-- Texte à lire --
14 Cette augmentation a été imposée par le ministre compétent, conformément à l'article 10, paragraphe 1, de la loi n° 1386-1983, et s'est effectuée par une capitalisation d'une partie des dettes de l'EPAS à l'égard de l'État hellénique et des banques, de l'entreprise publique d'électricité et de certaines caisses de sécurité sociale, ainsi que par l'apport de nouveaux fonds par l'OAE. Le nouveau capital social a été réparti entre les banques et l'OAE, qui détiennent ainsi la majorité des actions.

15 Les demandeurs dans le litige au principal, qui ne détiennent plus qu'une participation minime dans l'EPAS, ont attaqué, devant le Polymeles Protodikeio, Athinas, les augmentations de capital de l'EPAS susvisées ainsi que la répartition des actions entre les banques et l'OAE. Ils estiment notamment que ces augmentations sont contraires à la deuxième directive.

16 C'est dans ces conditions que le Polymeles Protodikeio a sursis à statuer et a posé à la Cour les questions préjudicielles suivantes :

"1) La deuxième directive communautaire en matière de droit des sociétés (77-91-CEE du 13 décembre 1976) et plus spécialement ses dispositions relatives au maintien et à la modification du capital des sociétés anonymes (articles 25 à 29 inclus) sont-elles d'application directe sur le territoire hellénique à partir du 1er janvier 1981, en ce sens que les juridictions helléniques sont tenues d'appliquer les dispositions en question aux litiges dont elles sont saisies ?

2) Les dispositions susvisées prévalent-elles contre les dispositions contraires de la loi n° 1386-1983, qui dérogent aux autres dispositions du droit hellénique réglant des questions correspondantes dans le cadre des sociétés anonymes, étant donné que la loi en question, qui a créé la deuxième partie défenderesse, l''Organismos Anasygkrotisis Epicheiriseon', organisme d'intérêt public sous contrôle de l'État, a été mise en vigueur à dater du 8 août 1983, principalement dans un but d'assainissement économique des entreprises ?"

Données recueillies
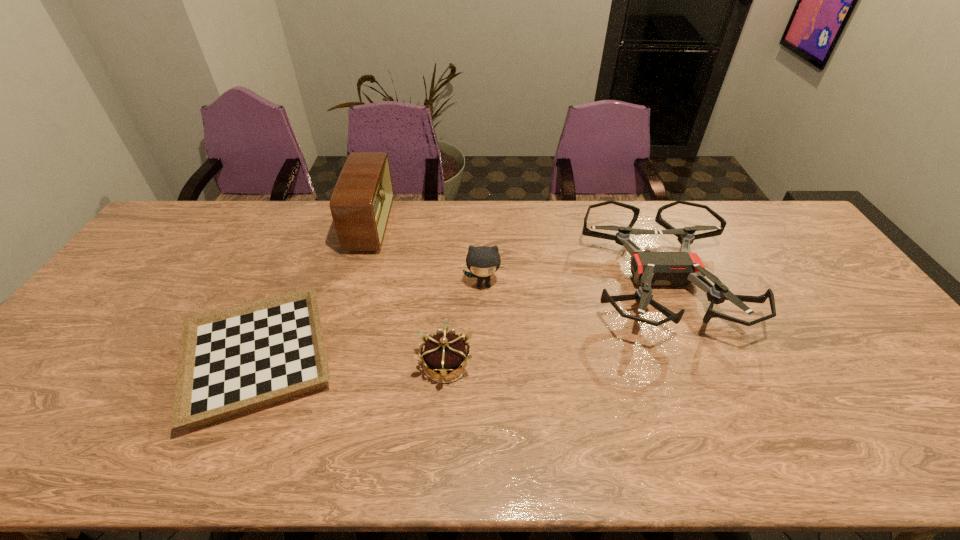
Where is `unoccupied position between the checkerboard and the second tallest object`? unoccupied position between the checkerboard and the second tallest object is located at coordinates (371, 321).

Identify the location of vacant space that is in between the radio receiver and the kitten. (427, 255).

Identify the location of free space that is in between the rightmost object and the checkerboard. The image size is (960, 540). (459, 319).

Image resolution: width=960 pixels, height=540 pixels. In order to click on free space between the kitten and the rightmost object in this screenshot , I will do `click(571, 282)`.

This screenshot has height=540, width=960. Identify the location of empty space that is in between the shortest object and the fourth shortest object. (371, 321).

At what (x,y) coordinates should I click in order to perform the action: click on free point between the radio receiver and the drone. Please return your answer as a coordinate pair (x, y). This screenshot has height=540, width=960. Looking at the image, I should click on (516, 254).

Identify the location of vacant area that lies between the shortest object and the crown. (352, 361).

The height and width of the screenshot is (540, 960). What are the coordinates of `free space between the rightmost object and the crown` in the screenshot? It's located at (553, 322).

Locate an element on the screen. This screenshot has width=960, height=540. vacant region between the crown and the drone is located at coordinates (553, 322).

Identify which object is the second nearest to the crown. Please provide its 2D coordinates. Your answer should be formatted as a tuple, i.e. [(x, y)], where the tuple contains the x and y coordinates of a point satisfying the conditions above.

[(234, 360)]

-- Consigne 1 --
Modifie le texte sur l'augmentation de capital de l'EPAS : reprends tout le passage qui va de "16 C'est dans" jusqu'à "sont saisies ?", en mettant "tribunal de première instance" à la place de "Polymeles Protodikeio".
-- Consigne 2 --
Donne la suite du texte sur l'augmentation de capital de l'EPAS, à partir de là où il s'arrête.

-- Réponse 1 --
16 C'est dans ces conditions que le tribunal de première instance a sursis à statuer et a posé à la Cour les questions préjudicielles suivantes :

"1) La deuxième directive communautaire en matière de droit des sociétés (77-91-CEE du 13 décembre 1976) et plus spécialement ses dispositions relatives au maintien et à la modification du capital des sociétés anonymes (articles 25 à 29 inclus) sont-elles d'application directe sur le territoire hellénique à partir du 1er janvier 1981, en ce sens que les juridictions helléniques sont tenues d'appliquer les dispositions en question aux litiges dont elles sont saisies ?

-- Réponse 2 --
17 Pour un plus ample exposé des faits du litige au principal, de la réglementation applicable ainsi que des observations présentées devant la Cour, il est renvoyé au rapport d'audience. Ces éléments du dossier ne sont repris ci-après que dans la mesure nécessaire au raisonnement de la Cour.

18 Il y a lieu d'observer à titre liminaire que certains arguments présentés à la Cour par les parties au principal concernent des problèmes qui ne sont pas englobés dans les questions préjudicielles précitées. Il s'agit notamment des questions de savoir si les justiciables, invoquant devant le juge national des droits fondés sur une disposition de droit communautaire, sont soumis à un principe général de droit selon lequel les justiciables doivent avoir un intérêt légitime à invoquer une disposition de droit, sous peine que leur demande constitue un détournement ou un abus de droit, et si la Communauté est compétente pour légiférer en matière de droit de la faillite et d'autres procédures collectives de satisfaction des créanciers.

19 A cet égard, il convient de souligner que, selon la répartition des compétences opérée par l'article 177 dans le cadre de la procédure préjudicielle, il appartient à la seule juridiction nationale d'apprécier la pertinence de tels arguments et, le cas échéant, de saisir à nouveau la Cour si elle estime nécessaire d'obtenir des éléments supplémentaires d'interprétation du droit communautaire en vue de rendre son jugement (voir, notamment, arrêt du 3 octobre 1985, CBEM, point 10, 311-84, Rec. p. 3261). Il n'y a donc pas lieu pour la Cour d'examiner les arguments susvisés.

20 Il y a lieu d'observer ensuite que, par ses questions préjudicielles, la juridiction de renvoi cherche en substance à savoir si les dispositions de la deuxième directive s'opposent à des augmentations de capital d'une société qui ont été réalisées sous le régime d'une loi visant à permettre l'assainissement économique des entreprises, sans que l'assemblée générale les ait autorisées et sans qu'un droit préférentiel ait été offert aux anciens actionnaires.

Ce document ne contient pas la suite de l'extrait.